━━ FRAGMENTO DE TEXTO ━━

Tanto el propofol como el fentanilo requieren monitoreo constante. Credit: Imagen generada con Grok, inteligencia artificial.

Lo que comenzó como el hallazgo de un cuerpo sin vida en un departamento de Palermo terminó por abrir una “caja de Pandora” en el sistema sanitario porteño. Alejandro Zalazar, un joven anestesiólogo que cumplía funciones en el Hospital Gutiérrez, fue encontrado muerto con una vía conectada a su pie. La autopsia confirmó lo peor: una sobredosis de propofol y fentanilo.

Sin embargo, el dato que cambió el rumbo de la investigación fue la trazabilidad de los fármacos. Los lotes hallados en su domicilio pertenecían al Hospital Italiano de Buenos Aires, lo que disparó un sumario interno y el apartamiento inmediato de dos profesionales: un médico de alto rango (H.B.) y una residente (D.L.).

“Propo Fest” y “Viajes Controlados”: el lado oscuro de la anestesia

La investigación preliminar y testimonios de colegas (recolectados de chats y audios de WhatsApp) mencionan la existencia de las llamadas “Propo Fest”. En estas reuniones, un grupo reducido de médicos utilizaba insumos hospitalarios sustraídos para experimentar estados de relajación extrema, conocidos en el ambiente como “viajes controlados”.

━━━
━━ INFORMACIÓN EXTRAÍDA ━━

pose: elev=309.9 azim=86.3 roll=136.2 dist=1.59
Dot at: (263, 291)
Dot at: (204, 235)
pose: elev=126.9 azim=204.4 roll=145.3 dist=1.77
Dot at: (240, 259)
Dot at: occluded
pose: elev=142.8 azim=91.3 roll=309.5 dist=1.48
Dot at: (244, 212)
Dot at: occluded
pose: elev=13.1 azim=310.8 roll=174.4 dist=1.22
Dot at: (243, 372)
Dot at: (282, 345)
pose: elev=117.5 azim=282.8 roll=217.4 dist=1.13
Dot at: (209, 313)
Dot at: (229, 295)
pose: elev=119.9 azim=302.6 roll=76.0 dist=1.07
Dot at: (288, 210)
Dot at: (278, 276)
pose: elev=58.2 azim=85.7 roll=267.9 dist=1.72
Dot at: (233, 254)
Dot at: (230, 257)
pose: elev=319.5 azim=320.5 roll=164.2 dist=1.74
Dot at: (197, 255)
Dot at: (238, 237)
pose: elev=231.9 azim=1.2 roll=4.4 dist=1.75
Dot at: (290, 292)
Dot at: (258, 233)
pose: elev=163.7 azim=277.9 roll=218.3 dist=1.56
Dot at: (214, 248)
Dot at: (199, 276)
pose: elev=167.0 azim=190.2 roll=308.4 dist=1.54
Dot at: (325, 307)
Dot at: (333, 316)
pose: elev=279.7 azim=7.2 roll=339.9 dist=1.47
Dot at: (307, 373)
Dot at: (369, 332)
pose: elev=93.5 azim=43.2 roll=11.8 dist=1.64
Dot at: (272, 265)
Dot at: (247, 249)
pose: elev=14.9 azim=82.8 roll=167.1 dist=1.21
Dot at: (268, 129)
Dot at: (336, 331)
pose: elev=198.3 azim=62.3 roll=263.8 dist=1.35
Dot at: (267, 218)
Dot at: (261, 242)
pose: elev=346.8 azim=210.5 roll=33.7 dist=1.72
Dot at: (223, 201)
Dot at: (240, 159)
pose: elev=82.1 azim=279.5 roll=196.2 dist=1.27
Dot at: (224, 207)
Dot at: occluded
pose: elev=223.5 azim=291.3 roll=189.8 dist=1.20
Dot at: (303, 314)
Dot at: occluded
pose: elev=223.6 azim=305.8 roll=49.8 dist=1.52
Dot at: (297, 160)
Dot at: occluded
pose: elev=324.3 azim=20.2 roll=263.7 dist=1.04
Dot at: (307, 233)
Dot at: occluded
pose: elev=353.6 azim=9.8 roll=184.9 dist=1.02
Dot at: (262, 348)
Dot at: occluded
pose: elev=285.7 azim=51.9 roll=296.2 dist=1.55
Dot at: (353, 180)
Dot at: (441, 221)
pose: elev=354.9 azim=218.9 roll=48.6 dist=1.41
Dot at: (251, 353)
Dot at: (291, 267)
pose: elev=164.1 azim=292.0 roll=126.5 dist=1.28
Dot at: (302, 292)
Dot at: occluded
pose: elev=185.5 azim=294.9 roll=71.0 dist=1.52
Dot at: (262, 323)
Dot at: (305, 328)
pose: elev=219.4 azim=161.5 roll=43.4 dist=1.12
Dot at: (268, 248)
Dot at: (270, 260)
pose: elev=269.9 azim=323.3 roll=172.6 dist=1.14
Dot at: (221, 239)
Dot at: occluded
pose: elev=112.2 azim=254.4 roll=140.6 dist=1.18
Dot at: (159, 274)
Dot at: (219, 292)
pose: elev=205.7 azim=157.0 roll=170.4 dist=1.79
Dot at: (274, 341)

━━━

■ TAREAS PENDIENTES ■
a) Copia textualmente un tramo de la nota sobre el anestesiólogo: empieza en las palabras "Tanto el propofol" y termina después de "una residente (D.L.).".
b) Continúa, por favor, la nota sobre el anestesiólogo desde el punto donde se interrumpe.
Las líneas no tienen relación con la nota sobre el anestesiólogo.

■ RESPUESTAS A CONTINUACIÓN ■
a)
Tanto el propofol como el fentanilo requieren monitoreo constante. Credit: Imagen generada con Grok, inteligencia artificial.

Lo que comenzó como el hallazgo de un cuerpo sin vida en un departamento de Palermo terminó por abrir una “caja de Pandora” en el sistema sanitario porteño. Alejandro Zalazar, un joven anestesiólogo que cumplía funciones en el Hospital Gutiérrez, fue encontrado muerto con una vía conectada a su pie. La autopsia confirmó lo peor: una sobredosis de propofol y fentanilo.

Sin embargo, el dato que cambió el rumbo de la investigación fue la trazabilidad de los fármacos. Los lotes hallados en su domicilio pertenecían al Hospital Italiano de Buenos Aires, lo que disparó un sumario interno y el apartamiento inmediato de dos profesionales: un médico de alto rango (H.B.) y una residente (D.L.).

b)
Según las versiones, se cobraba por suministrar la droga y siempre había alguien encargado de “ambucear” (ventilación asistida) a los participantes si caían en apnea, un efecto secundario crítico de estos anestésicos.

Tanto el propofol como el fentanilo requieren monitoreo constante. Una dosis mal calculada sin asistencia respiratoria inmediata es letal, como habría ocurrido en el caso de Zalazar.

Hospitales bajo la lupa

El escándalo no solo afecta al Hospital Italiano, de donde provenían las sustancias, sino que salpica a otros centros de salud como el Hospital Rivadavia y el Gutiérrez, donde circulaban estos audios y se conocían las conductas de los implicados.

Desde el Hospital Italiano confirmaron el apartamiento de los sospechosos por “robo de estupefacientes“, mientras la Justicia intenta determinar el alcance de estas fiestas y si existía una comercialización sistemática de los “servicios” anestésicos fuera de los quirófanos.